Executors of estates are often close relatives of the deceased persons, and may not familiar with the tasks involved. In fact, the prospects may seem overwhelming, but estate administrators in Florida need not despair because legal guidance is available. The primary responsibility of the executor of a will revolves around the management of the deceased's financial obligations. The responsibilities include asset distribution as directed by the will.
The executor is often responsible for maintaining estate property until offer for sale. Payments for taxes and bills of the estate will also be the responsibility of the executor. If the estate calls for the property to be maintained and not sold, the estate administrator must oversee the caretaker and ensure payment of that person's salary, if applicable.
Responsibilities also include managing the liabilities and other assets of the estate. Depending on the estate's complexity, this can be a tough challenge. There may be many unanswered questions about the necessary steps to take -- and when to take them.
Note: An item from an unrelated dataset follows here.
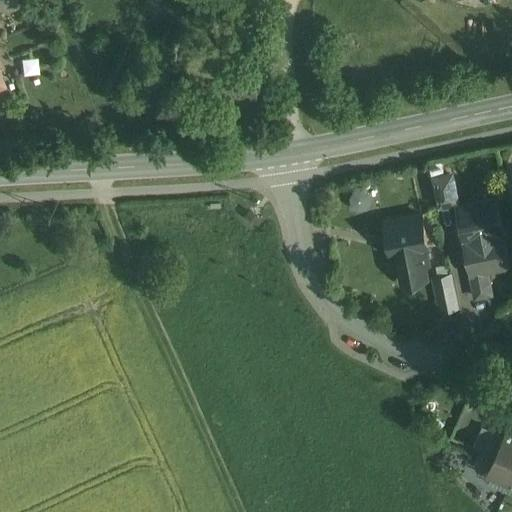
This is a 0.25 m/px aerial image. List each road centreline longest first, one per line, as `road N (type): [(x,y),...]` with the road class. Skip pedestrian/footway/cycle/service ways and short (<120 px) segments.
road 1 (residential): [(511,391),(420,358),(336,310),(313,278),(297,230),(288,155)]
road 2 (tertiary): [(0,174),(288,155)]
road 3 (tertiary): [(288,155),(511,107)]
road 4 (residential): [(292,0),(288,155)]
Asking for guidance with these unfamiliar processes is only natural, especially if the appointed executor has never been burdened with similar responsibilities. An experienced Florida estate planning attorney can provide support and guidance for the administration of any estate, even those that may appear to be relatively straightforward. The surviving family members of the deceased person will likely keep a close eye on the management of any inheritances. It can be a significant advantage for the executor to act alongside a seasoned attorney in addressing and settling estate administration issues.